I trent’enni, che disastro!
È che proprio i trentenni non esistono più, come gli gnomi, il dodo e gli eschimesi. I trentenni sono una categoria superata, a cui ci si attacca per nostalgia, come il posto fisso». Così parlò uno dei fumettisti “contro” più interessanti degli ultimi anni: Zerocalcare, al secolo Michele Rech. Ci creda o no, però, coi trent’anni ci deve fare i conti perché li ha compiuti da un po’: 34, per la precisione. Non solo. Per i paradossi del destino, ha pure un posto fisso, per così dire: le case editrici se lo contendono e il suo libro più famoso, oggi, è arrivato al cinema.

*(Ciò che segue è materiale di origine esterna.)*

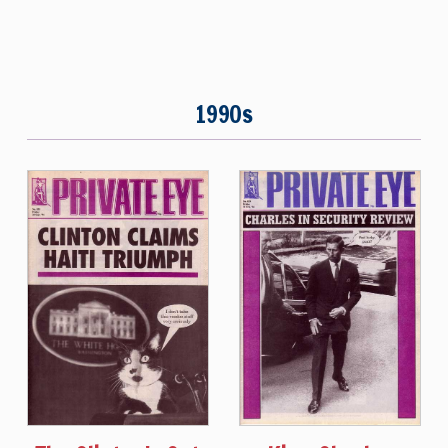
1990s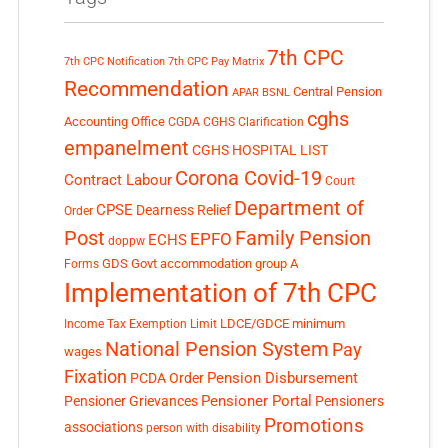
7th CPC
7th CPC Notification
7th CPC Pay Matrix
Recommendation
Central Pension
APAR
BSNL
cghs
Accounting Office
CGDA
CGHS Clarification
empanelment
CGHS HOSPITAL LIST
Corona Covid-19
Contract Labour
Court
Department of
CPSE
Dearness Relief
Order
Post
Family Pension
EPFO
ECHS
doppw
GDS
Govt accommodation
group A
Forms
Implementation of 7th CPC
LDCE/GDCE
minimum
Income Tax Exemption Limit
National Pension System
Pay
wages
Fixation
Pension Disbursement
PCDA Order
Pensioner Portal
Pensioner Grievances
Pensioners
Promotions
associations
person with disability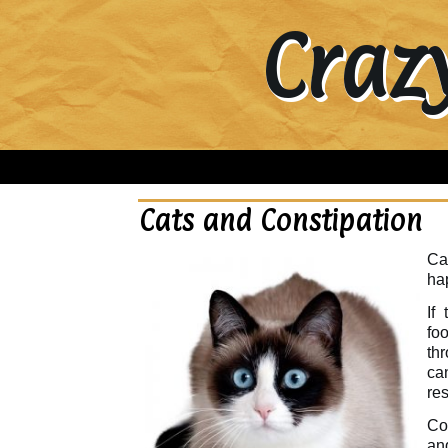
Craz
Cats and Constipation
Cat
ha
If
foo
th
ca
res
Con
an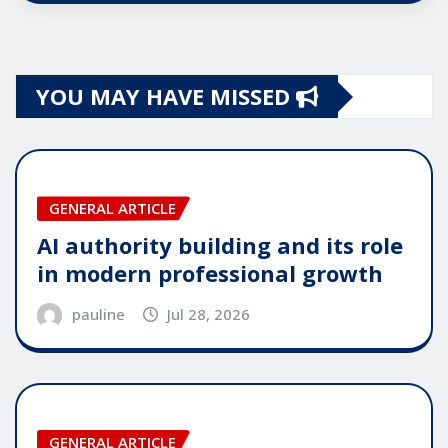
YOU MAY HAVE MISSED
GENERAL ARTICLE
AI authority building and its role
in modern professional growth
pauline
Jul 28, 2026
GENERAL ARTICLE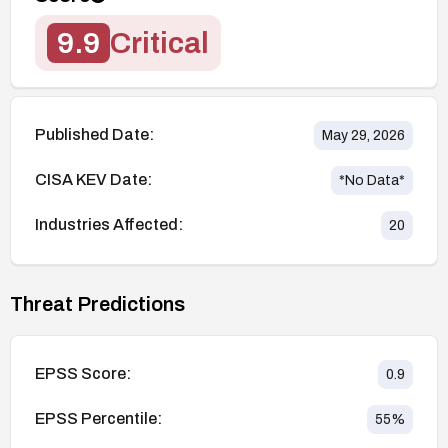
9.9
Critical
Published Date:
May 29, 2026
CISA KEV Date:
*No Data*
Industries Affected:
20
Threat Predictions
EPSS Score:
0.9
EPSS Percentile:
55
%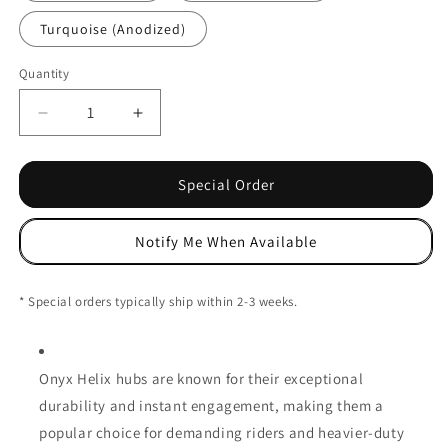
Turquoise (Anodized)
Quantity
Decrease
Increase
quantity
quantity
for
for
Onyx
Onyx
Special Order
Helix
Helix
Front
Front
Notify Me When Available
Hub
Hub
-
-
Centerlock
Centerlock
* Special orders typically ship within 2-3 weeks.
-
-
15x110mm
15x110mm
Onyx Helix hubs are known for their exceptional
durability and instant engagement, making them a
popular choice for demanding riders and heavier-duty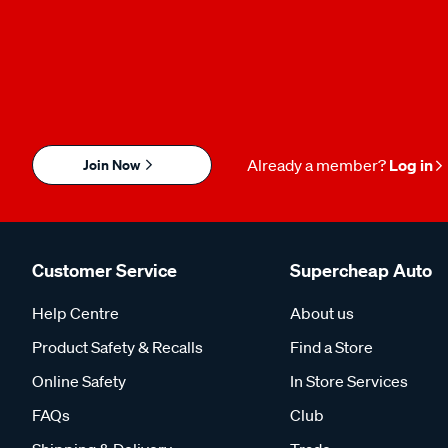
Join Now
Already a member?
Log in
Customer Service
Supercheap Auto
Help Centre
About us
Product Safety & Recalls
Find a Store
Online Safety
In Store Services
FAQs
Club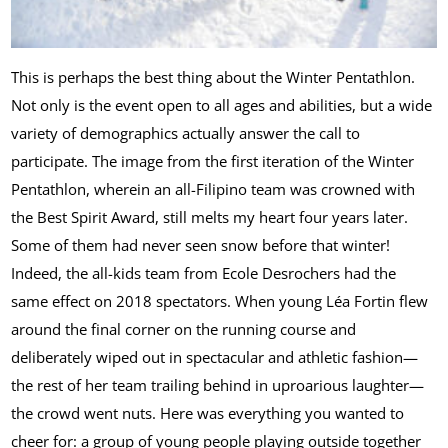
This is perhaps the best thing about the Winter Pentathlon.
Not only is the event open to all ages and abilities, but a wide
variety of demographics actually answer the call to
participate. The image from the first iteration of the Winter
Pentathlon, wherein an all-Filipino team was crowned with
the Best Spirit Award, still melts my heart four years later.
Some of them had never seen snow before that winter!
Indeed, the all-kids team from Ecole Desrochers had the
same effect on 2018 spectators. When young Léa Fortin flew
around the final corner on the running course and
deliberately wiped out in spectacular and athletic fashion—
the rest of her team trailing behind in uproarious laughter—
the crowd went nuts. Here was everything you wanted to
cheer for: a group of young people playing outside together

LA STRISCIA, IL FILM, LA MOSTRA
La profezia dell’armadillo, pubblicato sei anni fa, arriva nelle sale il 13 settembre dopo l’anteprima alla Mostra del cinema di Venezia, dove ha raccolto gli applausi della stampa italiana e straniera. La storia è - o almeno si direbbe - autobiografica. Zero (Simone Liberati, una faccia da tenere d’occhio) trent’anni non li ha ancora compiuti e non sa che fare nella vita, a parte disegnare “strisce” tra un lavoretto e l’altro. Nel suo mondo ci sono l’animale del titolo (Valerio Aprea), voce della sua coscienza, l’amico Secco (Pietro Castellitto, figlio di Sergio e Margaret Mazzantini), una madre (Laura Morante) che prova ancora a fare la chioccia e una notizia che cambia tutto: la morte di Camille, il suo primo amore, che lo mette di fronte al fatto di essere diventato grande sul serio. «Il film, come il fumetto originale, è ambientato nel quartiere di Rebibbia, nella cosiddetta Tiburtina Valley», spiega il regista Emanuele Scaringi, anche lui esordiente sul grande schermo. «È un pezzo di Roma inusuale, dove si mescolano le classi sociali e le nuove generazioni sperano in un futuro diverso». È l’universo alternativo di Zerocalcare in purezza. Che ritroveremo al museo Extra MAXXI di Roma nella prima grande mostra personale a lui dedicata, in programma dal 10 novembre: illustrazioni, tavole originali, loghi, magliette, poster e anche un’installazione site specific creata per l’evento.
TRA IRONIA E IMPEGNO
All’inizio nelle strisce c’è stata, dicevamo, la sua vita. Dopo La profezia dell’armadillo, la sua “opera prima”, Michele ha proseguito nel suo affresco personale e collettivo, sospeso tra acuta sociologia e divertente autocritica: Ogni maledetto lunedì su due (2013), Dodici (2013), Dimentica il mio
nome (2014), tutti editi da Bao Publishing. «Voglio raccontare il disagio di una generazione tagliata fuori da tutto», ha detto a proposito dei suoi lavori. Diventato grande, pure lo scenario delle sue tavole si è fatto adulto. I reportage “disegnati” per il settimanale Internazionale sono diventati il volume Kobane Calling (2015), che racconta il suo viaggio al confine tra Siria e Turchia: un vero esame di maturità. L’ultimo lavoro si intitola Macerie pri
me (uscito in due parti tra il 2017 e il 2018), sul fallimento dei nati negli anni Ottanta. «Siamo un cumulo di macerie», li (e si) definisce l’autore, nonostante le 800.000 copie vendute che oggi può vantare. E che però non cambiano di una virgola lo Zerocalcare-pensiero, manifesto di una generazione precaria, arrabbiata e disillusa.